From the photo below, Austin clearly has both the motivation and participation to provide recycling.  What will it take to push this municipal attitude to the mainstream?

Austin does it right
Austin does it right

(lil) Green Karma from replacing Roomba Batteries

June 23, 2008

Our well loved and perfectly functional Roomba has been suffering from battery age.  Unfortunately, iRobot is charging about 50% of the replacement price ($69 vs $150) just for a new battery (see buying tip below).  I was choking about the cost and found a nice Roomba hack site suggesting that the batteries were just C-cell NiMh and could be easily replaced.

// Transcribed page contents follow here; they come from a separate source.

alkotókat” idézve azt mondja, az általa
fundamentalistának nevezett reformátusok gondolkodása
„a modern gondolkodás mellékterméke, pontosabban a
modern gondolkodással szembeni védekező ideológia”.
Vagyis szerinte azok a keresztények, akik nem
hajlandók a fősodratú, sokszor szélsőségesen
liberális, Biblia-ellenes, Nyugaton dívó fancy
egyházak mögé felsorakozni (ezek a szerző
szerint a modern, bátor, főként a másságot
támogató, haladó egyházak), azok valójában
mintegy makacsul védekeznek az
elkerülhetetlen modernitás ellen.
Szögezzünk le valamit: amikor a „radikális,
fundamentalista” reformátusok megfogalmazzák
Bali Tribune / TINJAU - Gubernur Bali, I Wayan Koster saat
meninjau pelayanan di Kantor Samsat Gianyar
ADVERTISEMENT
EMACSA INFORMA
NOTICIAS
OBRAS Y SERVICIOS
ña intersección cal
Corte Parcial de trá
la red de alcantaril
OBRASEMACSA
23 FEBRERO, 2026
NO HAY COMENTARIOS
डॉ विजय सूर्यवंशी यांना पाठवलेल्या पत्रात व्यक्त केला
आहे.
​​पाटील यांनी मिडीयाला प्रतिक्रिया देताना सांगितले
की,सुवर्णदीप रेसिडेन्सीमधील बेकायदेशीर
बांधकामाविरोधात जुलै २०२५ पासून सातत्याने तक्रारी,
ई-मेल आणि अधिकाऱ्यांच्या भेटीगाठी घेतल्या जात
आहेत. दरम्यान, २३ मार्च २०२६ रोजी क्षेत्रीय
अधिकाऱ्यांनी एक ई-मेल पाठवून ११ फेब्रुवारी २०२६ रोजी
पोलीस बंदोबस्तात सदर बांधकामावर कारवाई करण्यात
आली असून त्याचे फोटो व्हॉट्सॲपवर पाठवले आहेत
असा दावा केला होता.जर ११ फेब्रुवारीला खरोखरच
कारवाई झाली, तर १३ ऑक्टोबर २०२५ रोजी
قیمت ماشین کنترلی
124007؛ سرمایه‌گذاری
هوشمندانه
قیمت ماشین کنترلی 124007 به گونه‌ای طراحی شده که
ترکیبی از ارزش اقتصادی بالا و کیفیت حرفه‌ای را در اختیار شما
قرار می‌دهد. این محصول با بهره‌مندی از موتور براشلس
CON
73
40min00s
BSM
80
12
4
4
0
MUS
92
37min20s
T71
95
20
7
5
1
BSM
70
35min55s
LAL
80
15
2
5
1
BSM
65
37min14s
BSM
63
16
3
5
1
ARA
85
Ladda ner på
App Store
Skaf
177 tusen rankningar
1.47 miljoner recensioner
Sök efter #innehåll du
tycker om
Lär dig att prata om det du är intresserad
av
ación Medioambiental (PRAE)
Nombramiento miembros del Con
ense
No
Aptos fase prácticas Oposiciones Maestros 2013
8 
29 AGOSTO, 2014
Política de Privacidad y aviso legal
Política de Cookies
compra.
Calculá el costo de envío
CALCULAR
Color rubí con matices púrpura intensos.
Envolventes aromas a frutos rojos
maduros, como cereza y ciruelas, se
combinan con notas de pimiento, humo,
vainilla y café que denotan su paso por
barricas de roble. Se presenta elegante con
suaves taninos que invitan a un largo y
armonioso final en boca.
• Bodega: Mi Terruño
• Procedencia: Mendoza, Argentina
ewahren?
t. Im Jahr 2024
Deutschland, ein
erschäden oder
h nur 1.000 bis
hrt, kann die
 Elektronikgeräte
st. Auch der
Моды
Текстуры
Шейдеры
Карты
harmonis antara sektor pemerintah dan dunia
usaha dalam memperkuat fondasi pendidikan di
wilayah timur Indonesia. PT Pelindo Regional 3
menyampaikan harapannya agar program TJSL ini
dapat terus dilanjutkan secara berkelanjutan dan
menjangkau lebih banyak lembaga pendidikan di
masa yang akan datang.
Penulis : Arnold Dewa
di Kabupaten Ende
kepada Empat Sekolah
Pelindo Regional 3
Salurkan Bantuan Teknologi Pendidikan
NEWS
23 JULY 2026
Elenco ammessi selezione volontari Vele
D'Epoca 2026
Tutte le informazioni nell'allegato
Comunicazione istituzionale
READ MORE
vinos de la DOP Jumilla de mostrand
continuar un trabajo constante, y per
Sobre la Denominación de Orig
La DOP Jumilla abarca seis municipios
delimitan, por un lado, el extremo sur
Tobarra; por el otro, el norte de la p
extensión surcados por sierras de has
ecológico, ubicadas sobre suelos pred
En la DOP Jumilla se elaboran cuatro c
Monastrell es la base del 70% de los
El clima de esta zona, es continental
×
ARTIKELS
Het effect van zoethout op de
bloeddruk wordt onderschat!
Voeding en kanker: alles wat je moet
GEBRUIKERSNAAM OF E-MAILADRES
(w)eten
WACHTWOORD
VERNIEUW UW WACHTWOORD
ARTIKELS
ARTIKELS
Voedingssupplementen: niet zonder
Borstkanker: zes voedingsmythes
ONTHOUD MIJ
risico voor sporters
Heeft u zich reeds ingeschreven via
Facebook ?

Even better, I found a vendor with a $30 DIY battery replacement kit that included the required triangle head screw driver.  Woo Hoo!  Instructions require a little instructional soldering for my 10 year old.  Extra bonus!

I just wish our products were built to be more sustainable.  Better link to Story of Stuff again.

Roomba Batteries

Note: our usage of the Roomba requires NONE of the fancy features they they up-up-upsell to unsuspecting buyers.  For our usage, scheduling is done with the (cleverly marked) start button, virtual walls are replaced by (gasp) doors, and we (groan) carry the handy robot back for recharging.  I highly recommend buying a very base model and skipping all the extras.


Green Karma w/ Freecycle

June 23, 2008

Laura was busy today getting lots of Green Karma.   She’s reclaiming our house from clutter, or, in Laura speak, improving our ch’i.   We’re also on a deadline because carpet cleaners are arriving soon to complete the removal of the aromatic reminders of the spray stray cat we housed for 2 weeks.

De-cluttering for us involves aggressive freecycling.  Freecycle is this awesome community that we’ve been using for a couple of years.  It’s sort of like Craig’s List, but goods are free.  The concept to recycle your junk to someone who can use it, gratis.  We’ve freecycled lots of things including a busted mosquito breeding hot tub, crawl space shutters, a car eating futon, and (today) lots of out-grown toys.Freecycle in action

I highly recommend Freecycle.  It’s a great way to keep your junk out of the junk yard.  Most of the items Laura posts there are picked up from our house in just hours.